DIRECTIONS: Write out the passage of the 257 Condor discussion from "257 Condor - Norma" to "lot of brass ?" word for word.

EXERCISE TEXT:
Content starts
257 Condor - Norma Re case -information request

I found a loaded round at a gunshow today. The case headstamp is : NORMA Re with a horizontal line - 257Condor. I know that this cartridge is based on the Norma 7x61 S&H cartridge case necked to .257 caliber and using a 160 grain Barnes projectile . The primer is a rounded brass version much like 8 x56 1937 rounds. On carefull examination this case has been fired once and reloaded.

Does anyone have any more information on this special lot of brass ?


Glenn - here is what I have on the 257 Condor:

*********257 Condor
This cartridge was produced by Norma and is only known with “NORMA Re - 257 CONDOR -” hs. Reported to have been produced in one lot of 50,000 cases (most unloaded), this quantity appears to be too large as this cartridge is now fairly scarce. This has a long distinctive bullet of at least 160 grains.

Believed to have been produced c1956 (this cartridge is mentioned in a 1960 Guns Magazine). This case has a sharp shoulder as used in the other early Norma belted cartridges; the 8x61 Kvale and 7x61 S&H.

This was probably designed by Nils Kvale, the Norma designer of that period who designed most of the belted Norma case types. However; Ackley, vol 1, page 352 states that this was designed by Dr Ramon Somovia of Hollister CA. D. Ramon Somavia of the Somavia Ranch in California

It appears that there was a longer cased prototype of this called the 258 Super Condor which was never commercially produced.

Thank you . The bullet in this case is probably a Norma design-it has a very small hollow point and does not match the Barnes appearance. I will email Norma next and see what they can tell me.

I had only the information in PO Ackleys two books . I think that Bob Fokker might have written something on this cartridge also .
Content ends
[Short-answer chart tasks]
Content starts
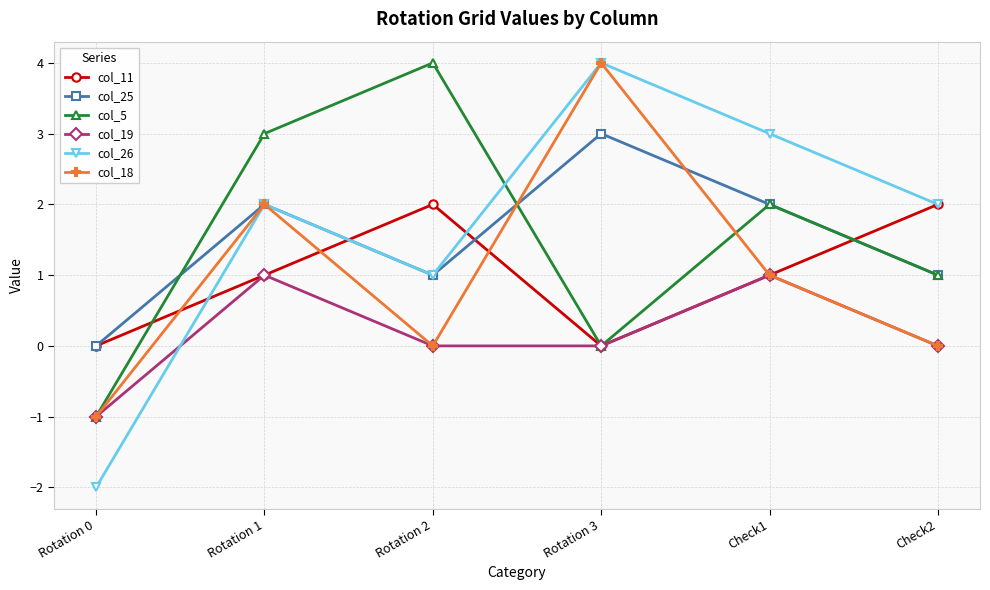

True or false: col_19 and col_25 cross at least once.

False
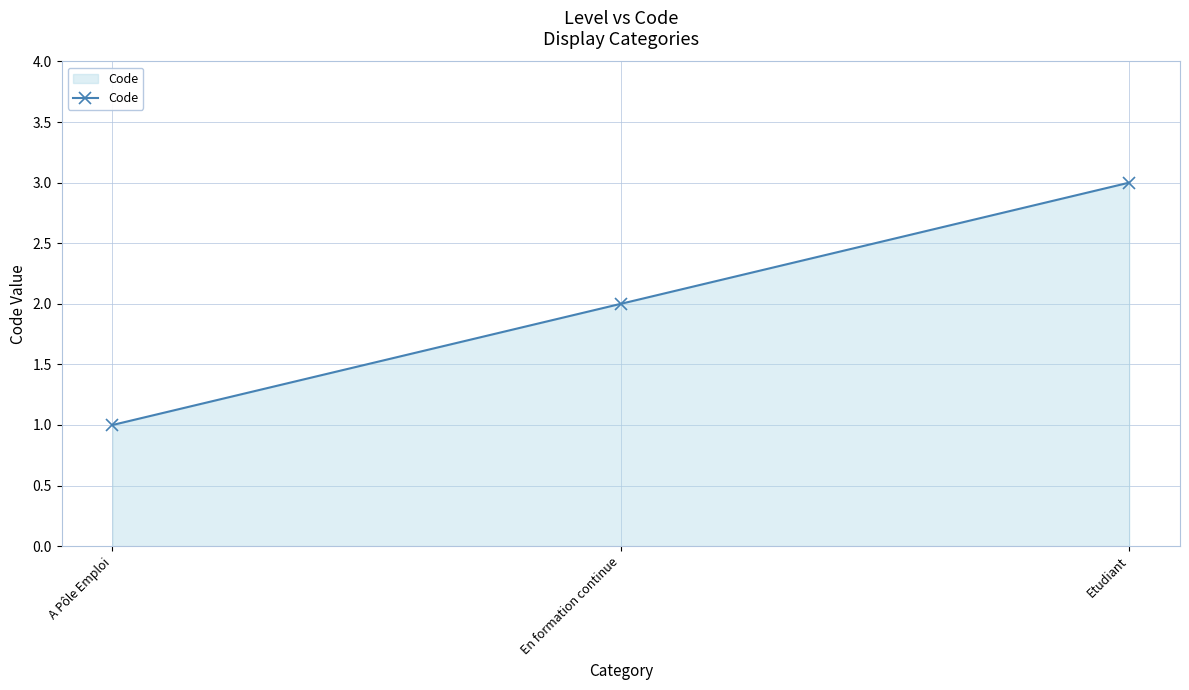

Read the value at En formation continue.

2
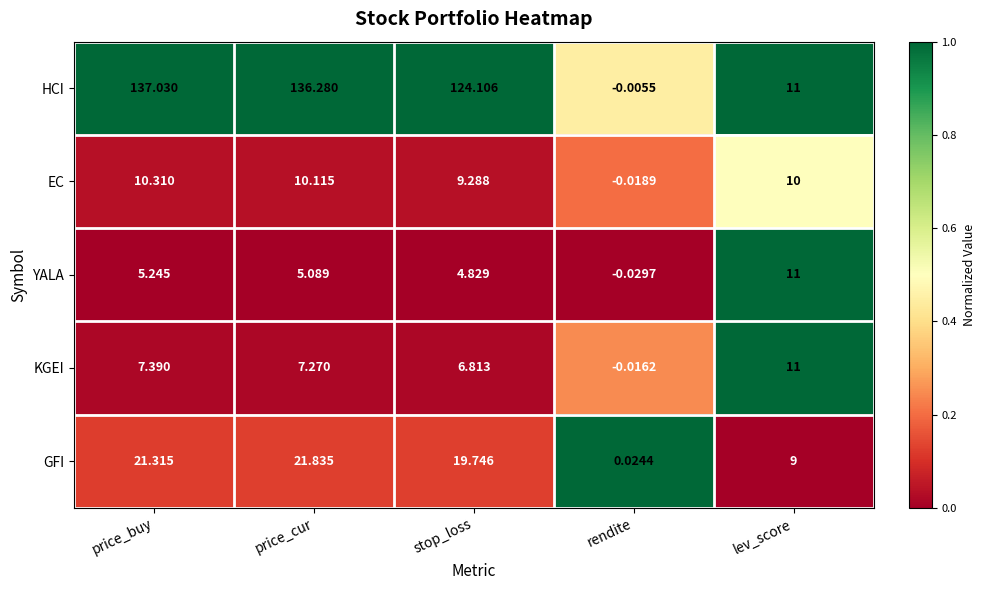

Which series has the largest total across all categories?

HCI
Content ends
TASK RESPONSE:
257 Condor - Norma Re case -information request

I found a loaded round at a gunshow today. The case headstamp is : NORMA Re with a horizontal line - 257Condor. I know that this cartridge is based on the Norma 7x61 S&H cartridge case necked to .257 caliber and using a 160 grain Barnes projectile . The primer is a rounded brass version much like 8 x56 1937 rounds. On carefull examination this case has been fired once and reloaded.

Does anyone have any more information on this special lot of brass ?